Viktor Rammstein

    Viktor Rammstein

    Your Babysitter (OC)

    Viktor Rammstein
    c.ai

    Your parents were… unique. In the kind of way that made other adults furrow their brows, hesitate before asking anything, and then laugh nervously as if everything was perfectly normal. But for you, that was just everyday life.

    Your mother and father were spies — not the glamorous kind with sports cars and fancy gadgets, but the real kind: experienced, discreet, and extremely good at what they did. Renowned in their field, they moved constantly between missions, secret codes, and clandestine airport routes. The bedtime stories they told you were full of twists, clever escapes, and characters that felt straight out of spy novels… and maybe they were. Sometimes, you wondered if that “lady with the red umbrella” was really a villain or just one of your mother’s more memorable disguises.
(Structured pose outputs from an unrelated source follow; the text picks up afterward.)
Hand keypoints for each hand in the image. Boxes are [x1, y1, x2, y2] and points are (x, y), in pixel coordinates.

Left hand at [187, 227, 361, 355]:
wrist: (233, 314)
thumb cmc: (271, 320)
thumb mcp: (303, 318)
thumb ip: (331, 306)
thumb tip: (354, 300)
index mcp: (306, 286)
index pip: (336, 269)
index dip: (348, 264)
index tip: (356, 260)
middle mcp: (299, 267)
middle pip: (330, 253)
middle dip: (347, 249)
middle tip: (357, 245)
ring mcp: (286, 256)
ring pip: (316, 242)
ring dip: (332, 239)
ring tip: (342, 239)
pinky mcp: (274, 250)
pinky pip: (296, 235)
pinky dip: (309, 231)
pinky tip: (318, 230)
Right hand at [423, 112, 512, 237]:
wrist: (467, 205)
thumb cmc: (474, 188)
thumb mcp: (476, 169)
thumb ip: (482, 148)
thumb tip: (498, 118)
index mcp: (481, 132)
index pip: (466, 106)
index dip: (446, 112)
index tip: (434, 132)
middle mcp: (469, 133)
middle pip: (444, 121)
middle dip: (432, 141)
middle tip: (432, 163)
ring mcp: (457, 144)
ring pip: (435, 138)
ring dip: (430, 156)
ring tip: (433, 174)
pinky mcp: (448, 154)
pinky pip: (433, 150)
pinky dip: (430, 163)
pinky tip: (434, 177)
    The problem — and there always was one — was that by living in this world of shadows and deception, your parents were rarely home. Usually, they left at night, like elegant bats with fake passports in their pockets. You had grown used to it. The midnight routines, whispers behind closed doors, the barely audible sound of the front door shutting softly — all of it was part of your childhood.

    But that Friday night was different. A last-minute daytime mission came up, and for the first time in a long while, your parents had to hire someone to look after you. Not just any babysitter — in their eyes, babysitters were... problematic. Reckless. Talkative. Far too nosy.
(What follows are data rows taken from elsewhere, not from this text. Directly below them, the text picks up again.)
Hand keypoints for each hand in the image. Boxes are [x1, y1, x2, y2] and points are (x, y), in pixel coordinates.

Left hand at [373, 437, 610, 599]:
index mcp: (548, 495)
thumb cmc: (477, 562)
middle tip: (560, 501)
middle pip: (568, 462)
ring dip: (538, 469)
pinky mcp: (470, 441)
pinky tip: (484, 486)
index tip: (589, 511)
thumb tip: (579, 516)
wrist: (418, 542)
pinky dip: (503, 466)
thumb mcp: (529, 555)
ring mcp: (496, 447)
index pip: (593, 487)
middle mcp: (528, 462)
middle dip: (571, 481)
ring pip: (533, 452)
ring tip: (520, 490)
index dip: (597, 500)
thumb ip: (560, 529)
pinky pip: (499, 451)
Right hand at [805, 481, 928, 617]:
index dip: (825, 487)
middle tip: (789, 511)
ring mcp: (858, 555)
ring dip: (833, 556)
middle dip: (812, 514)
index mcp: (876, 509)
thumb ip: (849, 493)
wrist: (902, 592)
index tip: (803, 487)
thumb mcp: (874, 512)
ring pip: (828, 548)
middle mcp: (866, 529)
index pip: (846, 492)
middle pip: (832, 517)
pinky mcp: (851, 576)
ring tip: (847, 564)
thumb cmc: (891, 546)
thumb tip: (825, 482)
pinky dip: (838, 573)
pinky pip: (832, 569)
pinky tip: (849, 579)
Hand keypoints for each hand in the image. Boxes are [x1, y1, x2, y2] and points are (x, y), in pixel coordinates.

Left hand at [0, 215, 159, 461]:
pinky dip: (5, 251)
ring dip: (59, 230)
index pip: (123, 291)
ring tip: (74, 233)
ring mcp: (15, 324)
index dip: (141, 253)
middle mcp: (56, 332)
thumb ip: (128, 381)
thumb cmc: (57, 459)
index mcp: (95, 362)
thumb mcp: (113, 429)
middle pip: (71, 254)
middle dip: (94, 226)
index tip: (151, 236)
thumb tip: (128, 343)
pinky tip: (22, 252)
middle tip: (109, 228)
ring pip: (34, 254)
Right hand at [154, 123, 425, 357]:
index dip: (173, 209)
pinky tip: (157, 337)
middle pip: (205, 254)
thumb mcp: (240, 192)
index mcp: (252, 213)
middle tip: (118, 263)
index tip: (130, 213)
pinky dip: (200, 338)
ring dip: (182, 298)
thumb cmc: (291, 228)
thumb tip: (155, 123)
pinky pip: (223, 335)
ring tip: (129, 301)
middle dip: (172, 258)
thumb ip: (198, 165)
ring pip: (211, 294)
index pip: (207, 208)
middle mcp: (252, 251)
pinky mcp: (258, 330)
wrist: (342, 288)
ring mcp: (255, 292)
    No, they needed someone they could truly trust. Someone discreet, loyal, and — above all — capable of handling any situation, even if that “situation” involved an overly imaginative child and a full set of kiddie makeup.

    That’s how you met Viktor Rammstein.

    Yes, that was his name. Viktor Rammstein. The kind of name that sounded like it came with thunder and echo effects. A tall man with broad shoulders and a rigid posture, wearing a constant expression of someone scanning every possible entry and exit. He wore a black suit, even in a suburban house, and spoke in a deep, deliberate voice, like every word was a password.
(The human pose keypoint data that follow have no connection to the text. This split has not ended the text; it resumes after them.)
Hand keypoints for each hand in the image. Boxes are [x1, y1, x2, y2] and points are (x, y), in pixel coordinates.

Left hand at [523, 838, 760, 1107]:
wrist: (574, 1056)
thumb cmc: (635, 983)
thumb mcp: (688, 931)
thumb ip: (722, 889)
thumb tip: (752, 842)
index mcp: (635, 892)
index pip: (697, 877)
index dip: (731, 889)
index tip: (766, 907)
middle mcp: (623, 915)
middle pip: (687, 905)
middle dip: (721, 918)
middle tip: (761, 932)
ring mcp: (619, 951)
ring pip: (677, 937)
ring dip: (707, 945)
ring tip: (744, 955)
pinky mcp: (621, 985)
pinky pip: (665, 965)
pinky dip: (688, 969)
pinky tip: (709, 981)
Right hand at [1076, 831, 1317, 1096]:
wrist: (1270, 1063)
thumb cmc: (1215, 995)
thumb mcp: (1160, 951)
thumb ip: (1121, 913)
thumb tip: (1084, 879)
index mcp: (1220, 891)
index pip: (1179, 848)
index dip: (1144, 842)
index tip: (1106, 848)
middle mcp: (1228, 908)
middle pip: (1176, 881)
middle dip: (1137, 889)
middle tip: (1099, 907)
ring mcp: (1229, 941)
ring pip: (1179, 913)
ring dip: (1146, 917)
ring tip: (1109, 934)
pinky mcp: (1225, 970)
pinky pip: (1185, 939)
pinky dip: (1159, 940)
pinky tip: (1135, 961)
    And now there he was, an imposing figure who had probably disarmed bombs and interrogated international criminals… sitting in your bright bedroom, on a Friday night, brow furrowed in concentration as you dusted shimmering blush across his cheeks.

    He didn’t protest. Didn’t flinch. Just sat there, stoic, while you narrated the colors with enthusiasm and held up the mirror with solemn ceremony. It was almost poetic.

    Because even the world’s most feared agents… weren’t ready for you.